Aim of the exercise | There is one span to output from the data below: the lines starting at the line with "4: (547, 85, 0.86)" and ending at the line with "63: (199, 503, 1.13)". Output it exactly, ends included, nothing more.

The data |
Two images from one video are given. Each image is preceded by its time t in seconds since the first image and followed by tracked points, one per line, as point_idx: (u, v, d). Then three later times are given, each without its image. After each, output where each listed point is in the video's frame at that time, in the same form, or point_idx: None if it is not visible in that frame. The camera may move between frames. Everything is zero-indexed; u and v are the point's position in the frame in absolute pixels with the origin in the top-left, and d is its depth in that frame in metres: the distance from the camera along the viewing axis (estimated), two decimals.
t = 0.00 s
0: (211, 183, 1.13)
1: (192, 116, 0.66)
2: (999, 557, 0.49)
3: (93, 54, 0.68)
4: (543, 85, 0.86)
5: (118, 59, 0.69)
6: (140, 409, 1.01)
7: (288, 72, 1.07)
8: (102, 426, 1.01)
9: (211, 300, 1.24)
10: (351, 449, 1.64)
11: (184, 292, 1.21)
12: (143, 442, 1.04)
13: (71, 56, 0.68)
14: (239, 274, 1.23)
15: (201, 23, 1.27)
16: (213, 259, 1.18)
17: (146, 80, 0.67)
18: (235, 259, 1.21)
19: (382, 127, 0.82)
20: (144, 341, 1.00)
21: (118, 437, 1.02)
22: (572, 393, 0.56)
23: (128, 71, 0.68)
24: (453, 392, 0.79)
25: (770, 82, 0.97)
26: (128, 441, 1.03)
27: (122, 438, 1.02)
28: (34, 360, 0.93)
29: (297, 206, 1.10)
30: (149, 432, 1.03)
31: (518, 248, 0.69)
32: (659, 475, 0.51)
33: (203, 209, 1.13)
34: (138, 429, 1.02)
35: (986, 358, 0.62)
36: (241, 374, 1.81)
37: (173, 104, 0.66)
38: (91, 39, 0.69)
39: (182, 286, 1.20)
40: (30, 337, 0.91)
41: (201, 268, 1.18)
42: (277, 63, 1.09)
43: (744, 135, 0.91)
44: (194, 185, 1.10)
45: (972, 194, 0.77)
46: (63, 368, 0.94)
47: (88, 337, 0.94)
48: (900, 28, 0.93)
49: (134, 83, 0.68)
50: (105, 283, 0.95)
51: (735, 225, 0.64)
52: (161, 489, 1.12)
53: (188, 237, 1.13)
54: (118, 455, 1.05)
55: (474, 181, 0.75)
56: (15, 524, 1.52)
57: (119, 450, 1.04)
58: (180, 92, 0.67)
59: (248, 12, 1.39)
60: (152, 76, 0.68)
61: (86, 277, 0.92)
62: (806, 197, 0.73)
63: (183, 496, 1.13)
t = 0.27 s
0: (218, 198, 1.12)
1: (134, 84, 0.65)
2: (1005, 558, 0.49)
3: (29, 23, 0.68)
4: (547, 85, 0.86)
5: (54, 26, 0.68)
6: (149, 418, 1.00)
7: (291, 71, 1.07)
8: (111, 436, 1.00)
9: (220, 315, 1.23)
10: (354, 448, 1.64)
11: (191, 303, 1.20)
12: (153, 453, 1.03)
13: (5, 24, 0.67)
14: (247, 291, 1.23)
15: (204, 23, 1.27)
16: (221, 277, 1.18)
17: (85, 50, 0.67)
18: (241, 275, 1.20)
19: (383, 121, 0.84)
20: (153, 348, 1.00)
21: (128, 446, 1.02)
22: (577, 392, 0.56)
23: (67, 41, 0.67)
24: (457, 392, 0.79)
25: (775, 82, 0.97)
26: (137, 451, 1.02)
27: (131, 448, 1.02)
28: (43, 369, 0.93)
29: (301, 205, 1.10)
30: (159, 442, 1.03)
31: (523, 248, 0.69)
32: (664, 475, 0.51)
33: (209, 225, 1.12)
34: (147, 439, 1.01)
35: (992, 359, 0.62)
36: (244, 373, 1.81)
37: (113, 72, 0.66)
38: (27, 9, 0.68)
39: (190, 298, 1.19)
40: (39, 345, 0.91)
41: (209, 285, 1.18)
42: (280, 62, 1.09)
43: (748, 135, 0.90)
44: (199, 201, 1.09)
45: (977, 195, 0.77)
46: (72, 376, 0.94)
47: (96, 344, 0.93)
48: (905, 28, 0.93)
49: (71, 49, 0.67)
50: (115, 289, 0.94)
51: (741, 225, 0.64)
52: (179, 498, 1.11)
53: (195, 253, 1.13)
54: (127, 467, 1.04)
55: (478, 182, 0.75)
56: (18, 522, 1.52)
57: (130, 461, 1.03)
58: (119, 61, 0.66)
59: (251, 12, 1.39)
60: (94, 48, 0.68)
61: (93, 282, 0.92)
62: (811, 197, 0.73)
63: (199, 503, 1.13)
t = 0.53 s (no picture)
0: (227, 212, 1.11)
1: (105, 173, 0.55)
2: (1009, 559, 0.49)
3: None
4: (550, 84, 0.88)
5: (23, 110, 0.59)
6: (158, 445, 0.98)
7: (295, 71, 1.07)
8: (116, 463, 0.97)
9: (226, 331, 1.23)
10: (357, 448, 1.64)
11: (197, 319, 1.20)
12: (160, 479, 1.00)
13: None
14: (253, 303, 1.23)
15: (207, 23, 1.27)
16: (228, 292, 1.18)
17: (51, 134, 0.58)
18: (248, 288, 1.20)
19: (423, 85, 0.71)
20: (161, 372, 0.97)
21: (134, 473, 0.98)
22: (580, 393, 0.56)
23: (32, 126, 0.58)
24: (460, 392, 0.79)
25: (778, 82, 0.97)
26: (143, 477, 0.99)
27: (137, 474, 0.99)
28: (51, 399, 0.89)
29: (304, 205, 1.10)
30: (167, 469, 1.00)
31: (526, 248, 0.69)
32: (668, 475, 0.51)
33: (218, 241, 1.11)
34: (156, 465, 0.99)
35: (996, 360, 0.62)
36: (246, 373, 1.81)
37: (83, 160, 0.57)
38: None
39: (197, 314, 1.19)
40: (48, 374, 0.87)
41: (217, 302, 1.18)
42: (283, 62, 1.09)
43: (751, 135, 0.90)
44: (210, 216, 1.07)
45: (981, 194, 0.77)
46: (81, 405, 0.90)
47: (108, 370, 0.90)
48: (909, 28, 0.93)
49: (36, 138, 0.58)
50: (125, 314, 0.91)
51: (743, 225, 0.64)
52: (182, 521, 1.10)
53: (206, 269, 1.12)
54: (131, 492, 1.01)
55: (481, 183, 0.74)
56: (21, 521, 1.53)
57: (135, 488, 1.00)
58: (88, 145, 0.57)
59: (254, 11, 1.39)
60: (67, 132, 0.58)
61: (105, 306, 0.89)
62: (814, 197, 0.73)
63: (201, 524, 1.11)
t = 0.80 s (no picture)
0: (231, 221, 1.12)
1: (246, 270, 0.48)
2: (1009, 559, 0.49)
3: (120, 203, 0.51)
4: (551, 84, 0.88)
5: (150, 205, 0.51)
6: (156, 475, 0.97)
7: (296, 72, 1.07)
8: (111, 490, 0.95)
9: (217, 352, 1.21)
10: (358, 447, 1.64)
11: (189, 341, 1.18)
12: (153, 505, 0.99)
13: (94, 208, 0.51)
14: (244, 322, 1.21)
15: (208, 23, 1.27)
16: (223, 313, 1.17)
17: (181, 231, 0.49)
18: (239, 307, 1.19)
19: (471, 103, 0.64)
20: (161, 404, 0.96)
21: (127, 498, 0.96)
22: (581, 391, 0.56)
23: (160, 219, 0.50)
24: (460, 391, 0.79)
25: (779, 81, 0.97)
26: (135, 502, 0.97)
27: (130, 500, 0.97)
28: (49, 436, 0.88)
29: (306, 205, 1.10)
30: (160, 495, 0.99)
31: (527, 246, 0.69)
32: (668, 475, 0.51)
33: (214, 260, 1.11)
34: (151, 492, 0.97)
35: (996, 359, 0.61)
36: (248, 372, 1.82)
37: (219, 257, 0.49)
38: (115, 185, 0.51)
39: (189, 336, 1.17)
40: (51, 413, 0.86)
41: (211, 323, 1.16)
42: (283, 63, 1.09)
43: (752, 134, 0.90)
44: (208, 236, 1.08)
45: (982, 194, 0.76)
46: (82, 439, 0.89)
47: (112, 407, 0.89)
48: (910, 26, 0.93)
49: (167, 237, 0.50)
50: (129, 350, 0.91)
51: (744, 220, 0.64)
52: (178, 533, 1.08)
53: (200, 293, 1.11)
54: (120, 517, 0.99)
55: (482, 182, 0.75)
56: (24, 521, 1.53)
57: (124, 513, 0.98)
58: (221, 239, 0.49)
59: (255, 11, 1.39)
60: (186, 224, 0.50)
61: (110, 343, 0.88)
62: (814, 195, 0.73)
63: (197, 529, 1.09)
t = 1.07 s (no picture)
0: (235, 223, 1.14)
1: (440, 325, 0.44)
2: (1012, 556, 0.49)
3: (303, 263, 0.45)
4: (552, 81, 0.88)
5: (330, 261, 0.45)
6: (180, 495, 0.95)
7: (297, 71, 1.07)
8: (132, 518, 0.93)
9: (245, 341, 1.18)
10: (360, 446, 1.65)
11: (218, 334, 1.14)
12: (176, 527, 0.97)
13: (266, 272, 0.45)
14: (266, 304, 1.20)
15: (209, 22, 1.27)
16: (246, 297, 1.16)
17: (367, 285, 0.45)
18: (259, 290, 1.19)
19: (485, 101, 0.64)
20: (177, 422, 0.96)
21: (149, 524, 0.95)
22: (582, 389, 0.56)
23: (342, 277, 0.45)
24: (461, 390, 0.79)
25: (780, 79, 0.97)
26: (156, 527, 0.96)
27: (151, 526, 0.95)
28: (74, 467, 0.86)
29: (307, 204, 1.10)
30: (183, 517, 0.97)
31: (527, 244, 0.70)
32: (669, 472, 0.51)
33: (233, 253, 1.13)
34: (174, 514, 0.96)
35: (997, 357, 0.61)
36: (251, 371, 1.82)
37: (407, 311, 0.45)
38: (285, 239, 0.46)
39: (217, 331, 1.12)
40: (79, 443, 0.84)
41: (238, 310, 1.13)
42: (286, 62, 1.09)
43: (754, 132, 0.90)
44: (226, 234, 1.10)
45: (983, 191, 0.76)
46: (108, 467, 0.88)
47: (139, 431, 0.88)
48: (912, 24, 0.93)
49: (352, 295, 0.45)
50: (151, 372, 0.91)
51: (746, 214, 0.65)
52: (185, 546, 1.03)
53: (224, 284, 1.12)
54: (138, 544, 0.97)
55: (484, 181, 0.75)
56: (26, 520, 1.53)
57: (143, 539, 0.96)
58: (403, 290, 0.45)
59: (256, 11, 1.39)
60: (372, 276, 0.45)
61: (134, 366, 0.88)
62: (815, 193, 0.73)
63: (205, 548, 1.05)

Written answer |
4: (547, 85, 0.86)
5: (54, 26, 0.68)
6: (149, 418, 1.00)
7: (291, 71, 1.07)
8: (111, 436, 1.00)
9: (220, 315, 1.23)
10: (354, 448, 1.64)
11: (191, 303, 1.20)
12: (153, 453, 1.03)
13: (5, 24, 0.67)
14: (247, 291, 1.23)
15: (204, 23, 1.27)
16: (221, 277, 1.18)
17: (85, 50, 0.67)
18: (241, 275, 1.20)
19: (383, 121, 0.84)
20: (153, 348, 1.00)
21: (128, 446, 1.02)
22: (577, 392, 0.56)
23: (67, 41, 0.67)
24: (457, 392, 0.79)
25: (775, 82, 0.97)
26: (137, 451, 1.02)
27: (131, 448, 1.02)
28: (43, 369, 0.93)
29: (301, 205, 1.10)
30: (159, 442, 1.03)
31: (523, 248, 0.69)
32: (664, 475, 0.51)
33: (209, 225, 1.12)
34: (147, 439, 1.01)
35: (992, 359, 0.62)
36: (244, 373, 1.81)
37: (113, 72, 0.66)
38: (27, 9, 0.68)
39: (190, 298, 1.19)
40: (39, 345, 0.91)
41: (209, 285, 1.18)
42: (280, 62, 1.09)
43: (748, 135, 0.90)
44: (199, 201, 1.09)
45: (977, 195, 0.77)
46: (72, 376, 0.94)
47: (96, 344, 0.93)
48: (905, 28, 0.93)
49: (71, 49, 0.67)
50: (115, 289, 0.94)
51: (741, 225, 0.64)
52: (179, 498, 1.11)
53: (195, 253, 1.13)
54: (127, 467, 1.04)
55: (478, 182, 0.75)
56: (18, 522, 1.52)
57: (130, 461, 1.03)
58: (119, 61, 0.66)
59: (251, 12, 1.39)
60: (94, 48, 0.68)
61: (93, 282, 0.92)
62: (811, 197, 0.73)
63: (199, 503, 1.13)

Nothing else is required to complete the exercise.